Dalam praktiknya, menurut dia, tidak sedikit pengusaha melakukan transaksi panas untuk mendapatkan proyek dengan cara menyuap atau memberikan gratifikasi.
Sementara itu, banyak pejabat pemerintah menerima uang panas untuk memperkaya diri sendiri.
Lebih lanjut, mantan Hakim Pengadilan Tindak Pidana Korupsi (Tipikor) ini menyebut bahwa modus korupsi dalam pengadaan barang dan jasa terus berkembang.
Mulanya, pengadaan barang dan jasa dilakukan melalui situs e-procurement, Tetapi, dengan mudahnya para vendor bermufakat jahat dengan pejabat mencurangi sistem.
Menurut Alex, tabiat korupsi pengadaan barang dan jasa menyulitkan pemerintah dan aparat penegak hukum. Sebab, para pelaku berinovasi dalam memberikan suap atau gratifikasi.
Di sisi lain, Alex mengatakan, digitalisasi pengadaan barang dan jasa juga tidak benar-benar bisa mencegah korupsi.
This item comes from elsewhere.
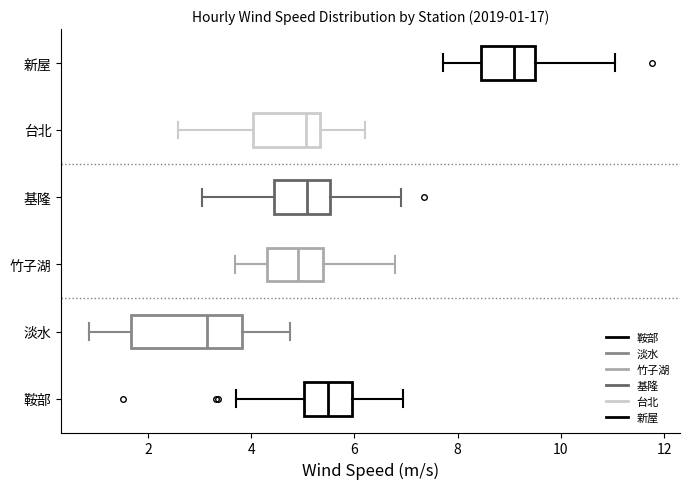

Which box is the widest, from its left edge to its right edge?

淡水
Sebab, pengusaha dan pejabat berkongkalikong.
“Bahkan, dokumen lelang telah diatur dalam satu komputer,” ujar Alex.
Untuk mengantisipasi pengadaan barang dan jasa di sistem digital, KPK memandang perlunya peran aktif dan memfasilitasi aparat pengawasan intern pemerintah (APIP).
Mereka dibekali dan mendapatkan akses sistem digital yang khusus dibentuk untuk mengawasi proses pengadaan barang dan jasa di e-katalog.
“Sehingga proses pengadaan pemerintah secara keseluruhan dapat diawasi,” kata Alex.